My husband, who swears that he hates eggplant with a passion, loved this recipe. So if you are unsure about eggplant, give this a shot!
Ingredients
- 2 cups uncooked whole wheat penne or rotini pasta
- 3/4 lb. Italian turkey sausage links, casings removed
- 1 small eggplant, peeled and cut into 1/2 inch cubes
- 1 medium onion, chopped
- 2 cloves garlic, chopped
- 1/2 cup dry red wine
- 1 can (28 oz.) crushed tomatoes
- 1 cup shredded part-skim mozzarella cheese, divided
- 3 tbsp. sliced black olives
- 2 tsp. dried basil
- 1/4 tsp. pepper
- 1/3 cup grated parmesan cheese
Directions
- Cook pasta according to package directions.
- Meanwhile, in a large skillet, cook the eggplant, onion, and garlic over medium heat until slightly softened (about 5 minutes). Add sausage and cook until meat is no longer pink. Drain.
- Stir in wine and continue stirring to loosen browned bits from the bottom of the pan. Add tomatoes. Bring to a boil. Reduce heat; simmer, uncovered for 10 minutes or until slightly thickened.
- Drain pasta. Add the pasta, 1/4 cup mozzarella cheese, olives, basil, and pepper to the skillet.
- Transfer to a 3 qt. baking dish coated with cooking spray. Sprinkle with Parmesan cheese and remaining mozzarella cheese.
- Bake, uncovered, at 350 degrees for 25 minutes or until heated through
A note about the sausage – this recipe calls for Italian turkey sausage links. Here in the land of obesity (ie. Lower Alabama) the only kind of turkey sausage I can find are links of smoked turkey sausage. I’m sure that sliced smoked turkey sausage would taste fine in this recipe. However, I really wanted to try it with ground sausage. Since I typically reserve using real pork sausage for special occasions or a rare treat, I would like to share with you a substitution that I commonly make.

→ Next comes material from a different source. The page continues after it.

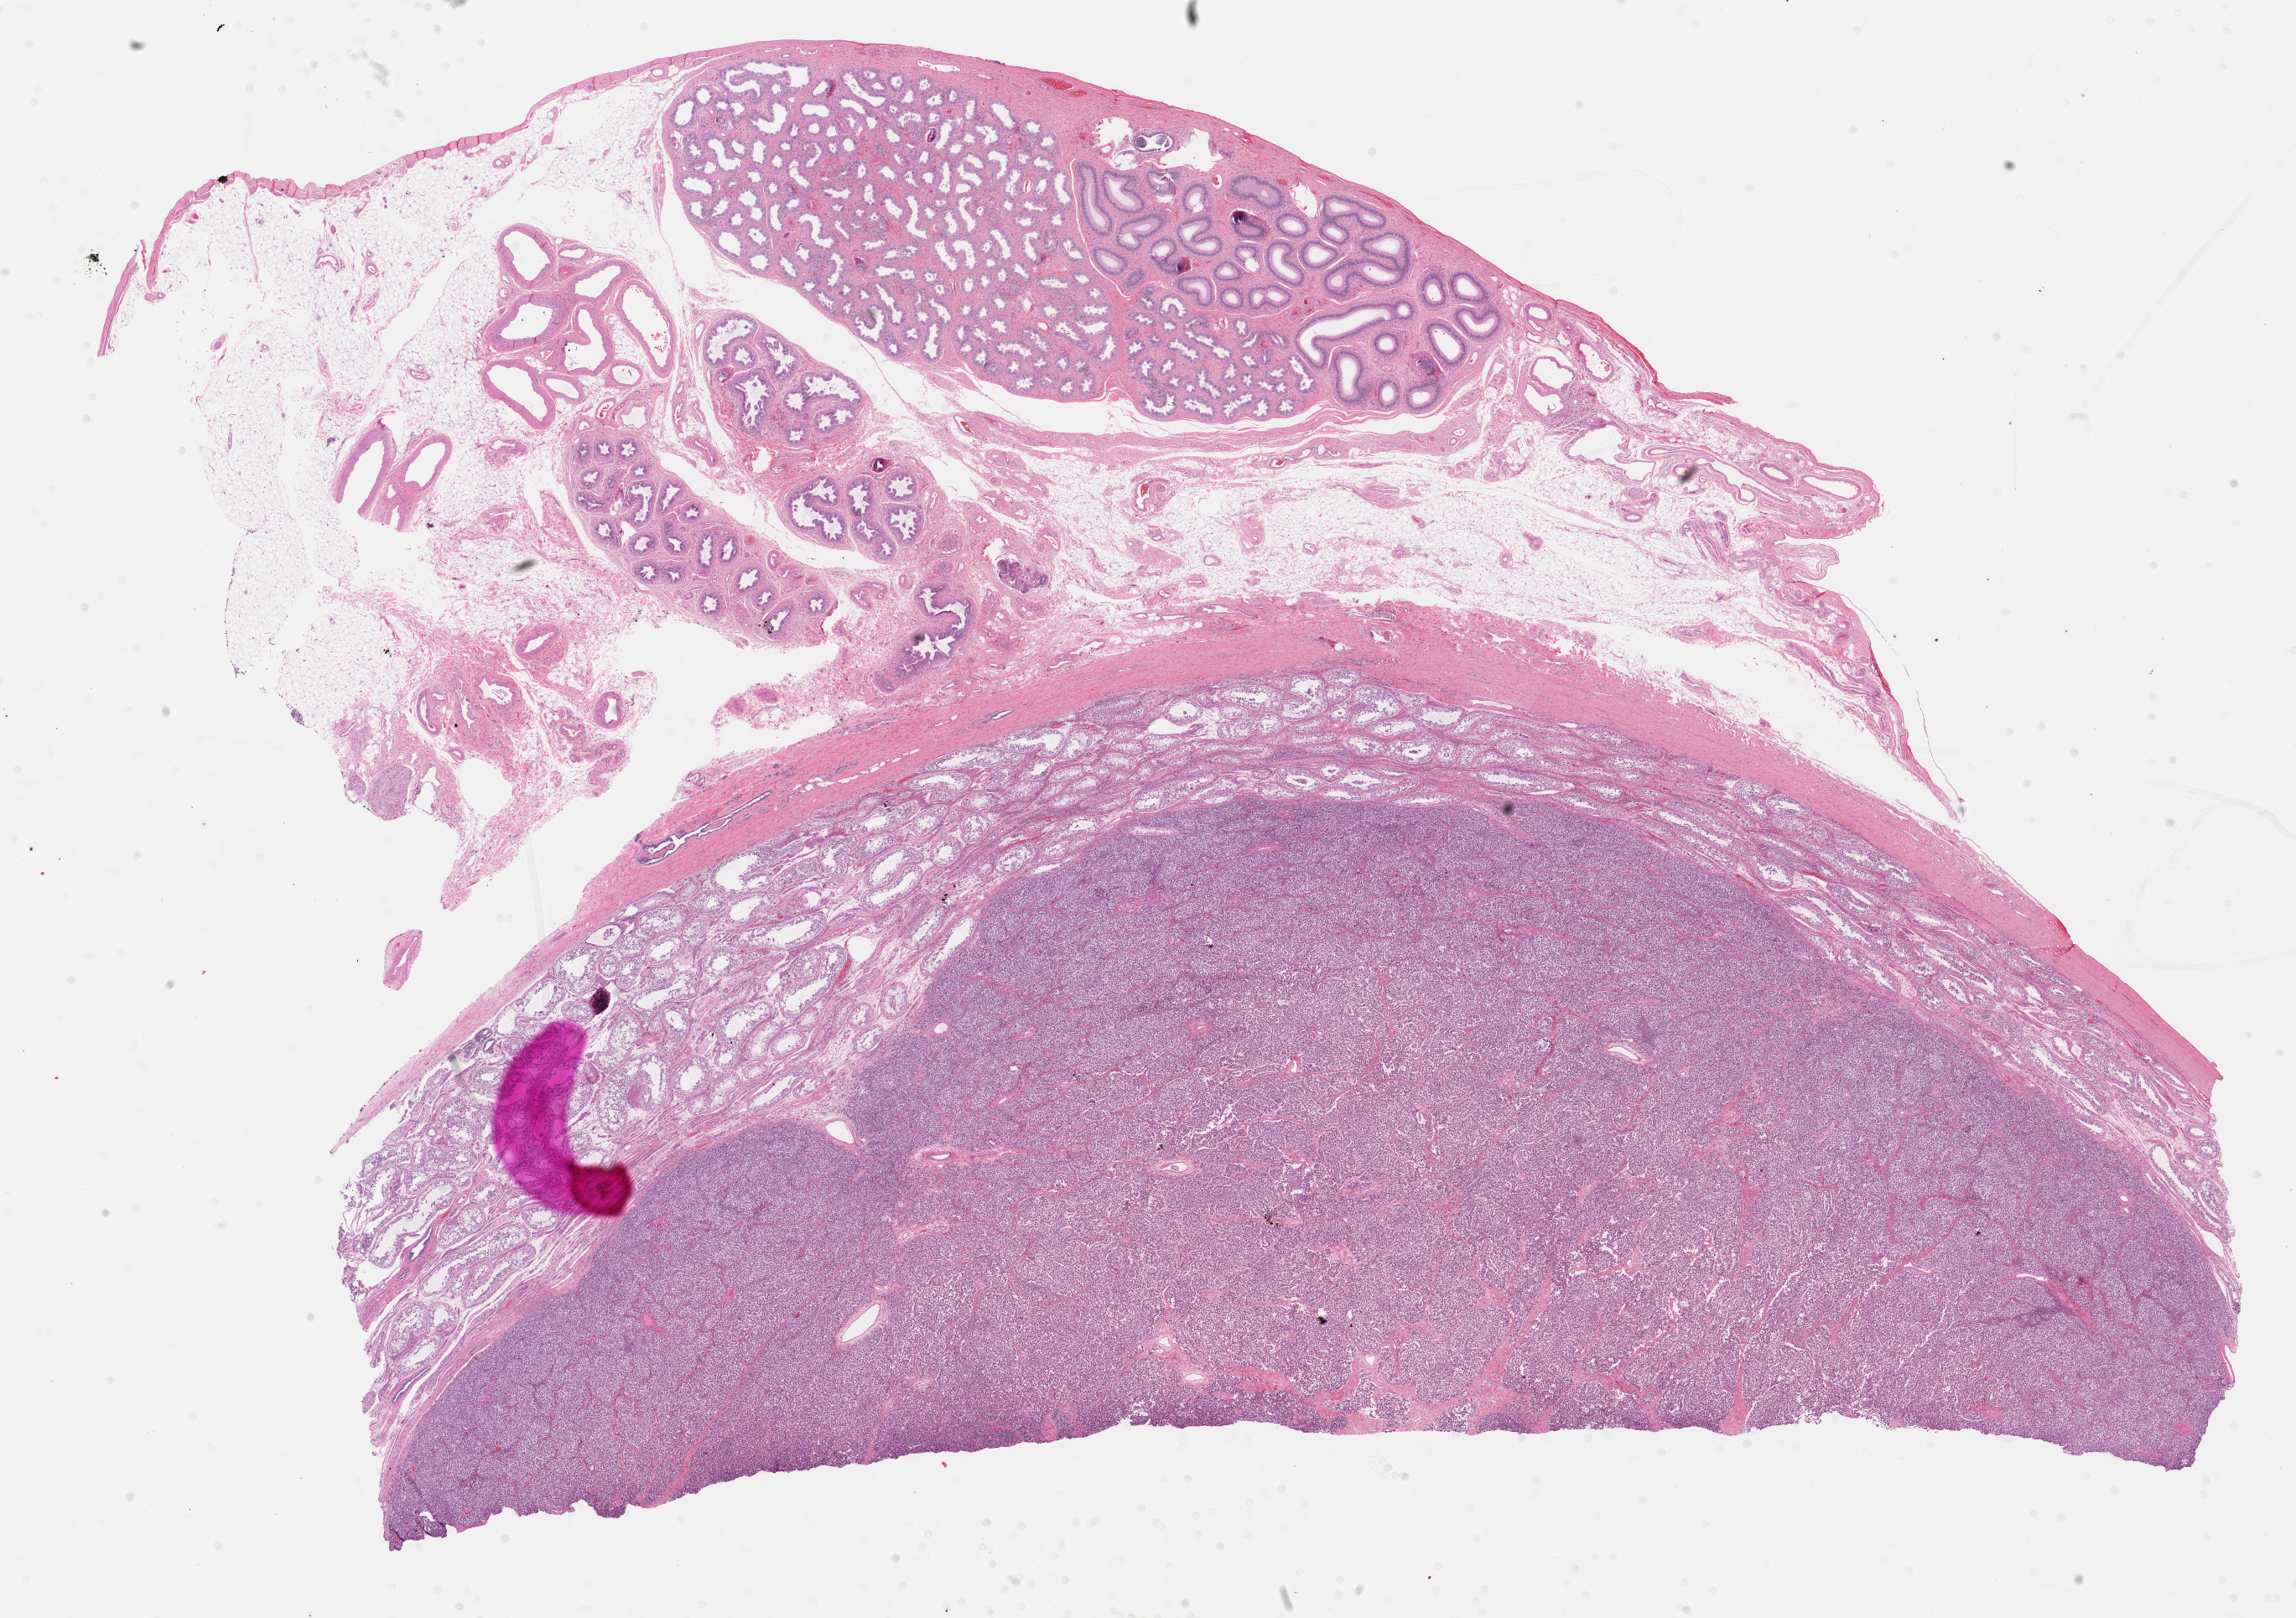
Digitized Hematoxylin and eosin (H&E) stained tissue section (whole slide) — low-resolution overview of the scanned area, about 22.1 x 15.6 mm, formalin-fixed paraffin-embedded (FFPE) diagnostic section, testis, primary tumour sample. Male patient; age at initial diagnosis 38 years.
Histologic diagnosis: Seminoma, NOS. Laterality: left.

I use a sausage substitute made by Gimme Lean, a company that makes soy based meats and dairy products for vegetarians. I use this as a substitute for ground sausage in pretty much all casserole type things that I cook. It does taste like sausage, though the seasonings are slightly different. The texture is the same as real sausage. I would not recommend trying to eat a sausage patty made out of this stuff, but it tastes fine when used in a recipe such as the one above.